Philippines takes step towards legalising divorce
Congress passes law, but the Senate must also pass a counterpart bill, although it has yet to begin drafting one
The Philippines took a step on Monday towards making divorce legal with the lower house of Congress passing a law allowing people to dissolve marriages, despite opposition from the president and bishops in the mainly Roman Catholic country.
The Philippines, which has the largest Catholic population in Asia, and the Vatican are the only two states in the world without a divorce law, Philippine politicians say.

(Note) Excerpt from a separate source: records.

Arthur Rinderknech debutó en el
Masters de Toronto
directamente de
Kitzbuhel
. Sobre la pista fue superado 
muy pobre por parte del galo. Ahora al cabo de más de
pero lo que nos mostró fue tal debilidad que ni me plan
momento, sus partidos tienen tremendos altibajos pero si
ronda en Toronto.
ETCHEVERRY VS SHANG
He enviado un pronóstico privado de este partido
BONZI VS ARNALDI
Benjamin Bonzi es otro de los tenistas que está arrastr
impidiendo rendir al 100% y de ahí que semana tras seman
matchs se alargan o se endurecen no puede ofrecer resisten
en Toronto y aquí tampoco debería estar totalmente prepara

Congresswoman Emmi de Jesus said the bill was in response to a clamour from women who wanted to get out of failed relationships, particularly from abusive husbands.
“It is not at the president’s bidding that we file legislation,” de Jesus told reporters, referring to opposition to the bill, passed with 134 votes in favour, 57 against and two abstentions, from President Rodrigo Duterte.
De Jesus said the legislative process should “take its course”. To become law, the upper house Senate must also pass what is known as a counterpart bill but it has yet to begin drafting one.
Duterte, who is legally separated from his wife, opposes making divorce legal. His spokesman Harry Roque, who told reporters Duterte was concerned about the welfare of children whose parents divorce.
Last year, a survey on divorce by independent pollster Social Weather Stations found that 53 per cent of the population were in favour of legalising it.